▸ **WHAT TO PRODUCE**: From the entries that follow, reproduce exactly and only the lines from the line with "vfov_deg: 51.4" to the line with "f_number: 2.9", endpoints included.

▸ **RECORDS PROVIDED**:

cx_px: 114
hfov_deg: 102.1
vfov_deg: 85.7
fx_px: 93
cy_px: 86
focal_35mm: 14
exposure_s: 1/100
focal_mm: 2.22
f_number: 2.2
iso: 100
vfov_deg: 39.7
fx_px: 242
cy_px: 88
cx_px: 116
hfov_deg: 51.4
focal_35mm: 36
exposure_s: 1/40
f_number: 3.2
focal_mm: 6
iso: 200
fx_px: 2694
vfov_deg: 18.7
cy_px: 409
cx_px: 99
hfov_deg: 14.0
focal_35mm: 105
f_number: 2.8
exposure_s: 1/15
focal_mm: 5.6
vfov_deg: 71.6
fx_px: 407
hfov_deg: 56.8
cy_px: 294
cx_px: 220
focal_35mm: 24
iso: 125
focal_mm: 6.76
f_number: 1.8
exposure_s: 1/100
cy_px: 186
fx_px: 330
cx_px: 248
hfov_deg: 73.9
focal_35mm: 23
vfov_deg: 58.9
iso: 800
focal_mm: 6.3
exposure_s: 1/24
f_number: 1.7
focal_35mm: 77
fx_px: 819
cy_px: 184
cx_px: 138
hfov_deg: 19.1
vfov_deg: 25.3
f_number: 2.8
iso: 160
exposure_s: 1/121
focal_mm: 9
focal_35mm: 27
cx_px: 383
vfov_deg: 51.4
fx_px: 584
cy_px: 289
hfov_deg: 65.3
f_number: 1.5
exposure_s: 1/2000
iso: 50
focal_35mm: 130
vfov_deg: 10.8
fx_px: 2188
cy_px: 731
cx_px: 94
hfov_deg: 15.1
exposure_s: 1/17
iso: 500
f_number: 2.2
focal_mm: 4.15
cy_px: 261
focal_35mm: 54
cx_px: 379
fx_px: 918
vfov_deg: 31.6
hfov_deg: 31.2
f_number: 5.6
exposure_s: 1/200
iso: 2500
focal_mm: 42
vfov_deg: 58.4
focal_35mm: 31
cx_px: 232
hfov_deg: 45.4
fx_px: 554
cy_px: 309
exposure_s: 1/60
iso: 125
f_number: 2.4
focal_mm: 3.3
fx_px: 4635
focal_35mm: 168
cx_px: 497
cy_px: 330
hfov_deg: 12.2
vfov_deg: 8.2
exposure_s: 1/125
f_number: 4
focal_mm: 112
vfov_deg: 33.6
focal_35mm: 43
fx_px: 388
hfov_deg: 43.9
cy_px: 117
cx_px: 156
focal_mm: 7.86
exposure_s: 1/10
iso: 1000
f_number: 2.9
---
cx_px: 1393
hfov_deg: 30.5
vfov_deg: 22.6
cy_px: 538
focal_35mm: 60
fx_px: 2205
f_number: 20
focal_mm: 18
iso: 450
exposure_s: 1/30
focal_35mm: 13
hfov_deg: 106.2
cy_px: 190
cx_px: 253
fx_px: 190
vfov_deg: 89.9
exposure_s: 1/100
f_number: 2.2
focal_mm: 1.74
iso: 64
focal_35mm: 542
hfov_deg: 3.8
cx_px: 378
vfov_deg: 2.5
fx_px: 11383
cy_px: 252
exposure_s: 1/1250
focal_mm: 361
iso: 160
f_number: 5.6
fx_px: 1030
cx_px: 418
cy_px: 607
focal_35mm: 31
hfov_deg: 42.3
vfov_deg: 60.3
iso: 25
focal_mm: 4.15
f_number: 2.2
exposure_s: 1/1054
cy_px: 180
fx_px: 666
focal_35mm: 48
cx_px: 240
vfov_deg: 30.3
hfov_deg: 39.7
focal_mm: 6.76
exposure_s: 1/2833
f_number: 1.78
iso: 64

▸ **ANSWER SECTION**:
vfov_deg: 51.4
fx_px: 584
cy_px: 289
hfov_deg: 65.3
f_number: 1.5
exposure_s: 1/2000
iso: 50
focal_35mm: 130
vfov_deg: 10.8
fx_px: 2188
cy_px: 731
cx_px: 94
hfov_deg: 15.1
exposure_s: 1/17
iso: 500
f_number: 2.2
focal_mm: 4.15
cy_px: 261
focal_35mm: 54
cx_px: 379
fx_px: 918
vfov_deg: 31.6
hfov_deg: 31.2
f_number: 5.6
exposure_s: 1/200
iso: 2500
focal_mm: 42
vfov_deg: 58.4
focal_35mm: 31
cx_px: 232
hfov_deg: 45.4
fx_px: 554
cy_px: 309
exposure_s: 1/60
iso: 125
f_number: 2.4
focal_mm: 3.3
fx_px: 4635
focal_35mm: 168
cx_px: 497
cy_px: 330
hfov_deg: 12.2
vfov_deg: 8.2
exposure_s: 1/125
f_number: 4
focal_mm: 112
vfov_deg: 33.6
focal_35mm: 43
fx_px: 388
hfov_deg: 43.9
cy_px: 117
cx_px: 156
focal_mm: 7.86
exposure_s: 1/10
iso: 1000
f_number: 2.9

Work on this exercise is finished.